Dave also loved to ride bikes. He’d taken epic rides with friends across the Canadian Rockies. Starting around 1980, he sniffed a growing hunger for bicycling. And he wanted the co-op to sell bikes. There was a problem, though: demand outstripped supply. Also, some brands wouldn’t sell to REI. “Dave was struggling to source bikes in the quantity and quality that he wanted,” said Ben. “So Dave said, ‘We’re gonna create a brand, and we’re gonna be masters of our own destiny.’” By this time, REI had grown enough that the co-op had the clout, and the checkbook, to try something big.
Dave teamed up with “Cozy” Yamakoshi, a well-regarded product development guru and bicycle sourcing expert from Japan. Novara began in 1982. And the two men would become fast friends, bonding over the intricacies of bicycles. At first, the co-op simply bought bikes from a factory and branded them Novara. Quickly, though, they located a factory in Asia, and the right components, to make bikes to their specifications, said Steve Gluckman, a longtime REI employee who considered Dave “my sensei.” (Steve later took over Novara product development, retiring after 29 years.) Dave didn’t design the bikes’ architecture, but he frequently had the vision for what a Novara bike should be and do. “He conceived it. He built it. He named it. He nurtured it,” said Ben, who recently retired from the co-op after 32 years.
One visionary bike in particular is worth mentioning. Dave knew from his own riding that cyclists could use a bike that could go anywhere—from pavement to rough dirt roads. He recruited Scot Nicol, founder of Ibis Cycles and already a revered bike designer, to design a different kind of bike: a robust machine but with wide, smoother tires, and handlebars for comfy, all-day riding. Called the X-R (for “crossroads”), the bike was a mutt. Today, we’d perhaps call it the first gravel bike. “It was so ahead of its time,” said Steve. “It wasn’t a top seller, but it was kind of a visionary product.” The bike won Novara its first national award. People still write to REI saying they bought an X-R at a garage sale and love it, and they ask for information about it.

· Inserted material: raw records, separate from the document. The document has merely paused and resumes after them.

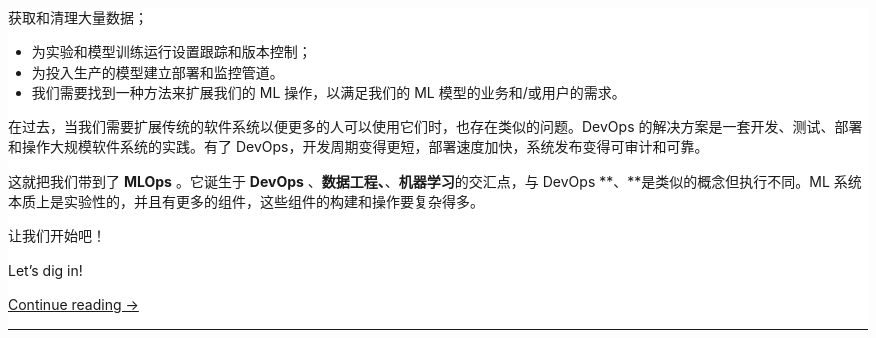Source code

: 获取和清理大量数据；

*   为实验和模型训练运行设置跟踪和版本控制；
*   为投入生产的模型建立部署和监控管道。
*   我们需要找到一种方法来扩展我们的 ML 操作，以满足我们的 ML 模型的业务和/或用户的需求。

在过去，当我们需要扩展传统的软件系统以便更多的人可以使用它们时，也存在类似的问题。DevOps 的解决方案是一套开发、测试、部署和操作大规模软件系统的实践。有了 DevOps，开发周期变得更短，部署速度加快，系统发布变得可审计和可靠。

这就把我们带到了 **MLOps** 。它诞生于 **DevOps** 、**数据工程、**、**机器学习**的交汇点，与 DevOps **、**是类似的概念但执行不同。ML 系统本质上是实验性的，并且有更多的组件，这些组件的构建和操作要复杂得多。

让我们开始吧！

Let’s dig in!

[Continue reading ->](/web/20220926104524/https://neptune.ai/blog/mlops)

* * **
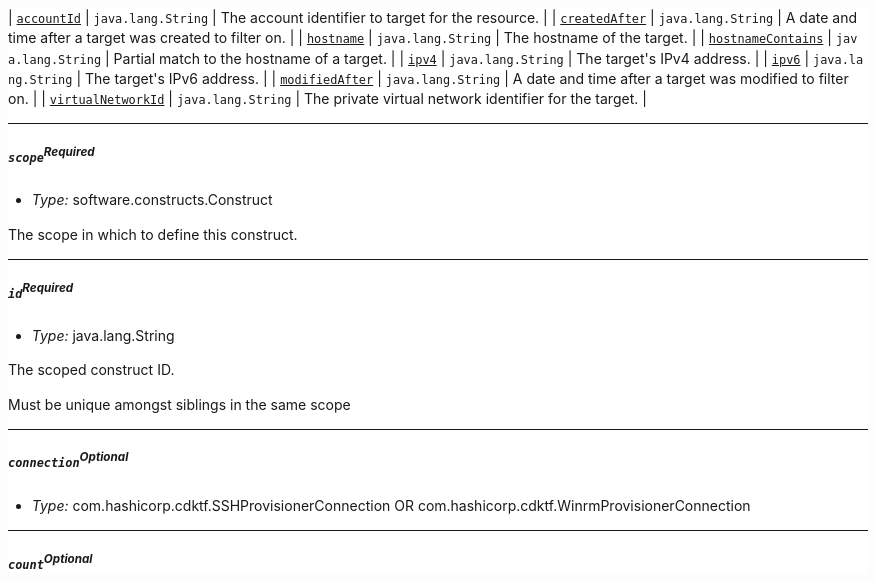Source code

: | <code><a href="#@cdktf/provider-cloudflare.dataCloudflareInfrastructureAccessTargets.DataCloudflareInfrastructureAccessTargets.Initializer.parameter.accountId">accountId</a></code> | <code>java.lang.String</code> | The account identifier to target for the resource. |
| <code><a href="#@cdktf/provider-cloudflare.dataCloudflareInfrastructureAccessTargets.DataCloudflareInfrastructureAccessTargets.Initializer.parameter.createdAfter">createdAfter</a></code> | <code>java.lang.String</code> | A date and time after a target was created to filter on. |
| <code><a href="#@cdktf/provider-cloudflare.dataCloudflareInfrastructureAccessTargets.DataCloudflareInfrastructureAccessTargets.Initializer.parameter.hostname">hostname</a></code> | <code>java.lang.String</code> | The hostname of the target. |
| <code><a href="#@cdktf/provider-cloudflare.dataCloudflareInfrastructureAccessTargets.DataCloudflareInfrastructureAccessTargets.Initializer.parameter.hostnameContains">hostnameContains</a></code> | <code>java.lang.String</code> | Partial match to the hostname of a target. |
| <code><a href="#@cdktf/provider-cloudflare.dataCloudflareInfrastructureAccessTargets.DataCloudflareInfrastructureAccessTargets.Initializer.parameter.ipv4">ipv4</a></code> | <code>java.lang.String</code> | The target's IPv4 address. |
| <code><a href="#@cdktf/provider-cloudflare.dataCloudflareInfrastructureAccessTargets.DataCloudflareInfrastructureAccessTargets.Initializer.parameter.ipv6">ipv6</a></code> | <code>java.lang.String</code> | The target's IPv6 address. |
| <code><a href="#@cdktf/provider-cloudflare.dataCloudflareInfrastructureAccessTargets.DataCloudflareInfrastructureAccessTargets.Initializer.parameter.modifiedAfter">modifiedAfter</a></code> | <code>java.lang.String</code> | A date and time after a target was modified to filter on. |
| <code><a href="#@cdktf/provider-cloudflare.dataCloudflareInfrastructureAccessTargets.DataCloudflareInfrastructureAccessTargets.Initializer.parameter.virtualNetworkId">virtualNetworkId</a></code> | <code>java.lang.String</code> | The private virtual network identifier for the target. |

---

##### `scope`<sup>Required</sup> <a name="scope" id="@cdktf/provider-cloudflare.dataCloudflareInfrastructureAccessTargets.DataCloudflareInfrastructureAccessTargets.Initializer.parameter.scope"></a>

- *Type:* software.constructs.Construct

The scope in which to define this construct.

---

##### `id`<sup>Required</sup> <a name="id" id="@cdktf/provider-cloudflare.dataCloudflareInfrastructureAccessTargets.DataCloudflareInfrastructureAccessTargets.Initializer.parameter.id"></a>

- *Type:* java.lang.String

The scoped construct ID.

Must be unique amongst siblings in the same scope

---

##### `connection`<sup>Optional</sup> <a name="connection" id="@cdktf/provider-cloudflare.dataCloudflareInfrastructureAccessTargets.DataCloudflareInfrastructureAccessTargets.Initializer.parameter.connection"></a>

- *Type:* com.hashicorp.cdktf.SSHProvisionerConnection OR com.hashicorp.cdktf.WinrmProvisionerConnection

---

##### `count`<sup>Optional</sup> <a name="count" id="@cdktf/provider-cloudflare.dataCloudflareInfrastructureAccessTargets.DataCloudflareInfrastructureAccessTargets.Initializer.parameter.count"></a>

Novara ended about four years ago. But Co-op Cycles stands on the shoulders of its legacy.
“Dave was a character,” said Steve. That character was marked by generosity and graciousness. He relished the role of mentor. But “he could have a very sharp tongue,” Steve added. “And he didn’t put the filter on very often.”
Dave retired from REI to the Methow Valley in 2001. Even in retirement, though, he could not resist sharing his enthusiasm or his urge to be a buyer. He convinced the owner of his local grocery store to carry a startlingly extensive cheese and charcuterie selection, completely unexpected at the time in such a rural place. Dave himself curated the selection; you might find him frequenting various fromageries of Seattle, his glasses perched on the tip of his nose, as he sussed out seriously stinky Camembert or salt-flecked Gruyere. Don Portman, who Dave taught to ski in that gravel pit and who went on to be a godfather of Methow skiing, dubbed Dave the Cheez Whiz. (Dave himself preferred Freddy Fromage.)
Few know that Dave had been a gifted pianist who had played on public radio. He also was an avid birder who traveled to 60 countries and had a life list that stretched to nearly 7,000 birds.
Dave did not marry. He is survived by that cosmopolitan cheese case and its myriad fans, and by admiring former REI colleagues, and by many, many grateful lovers of the outdoors who enjoy his legacy daily, whether they know it or not.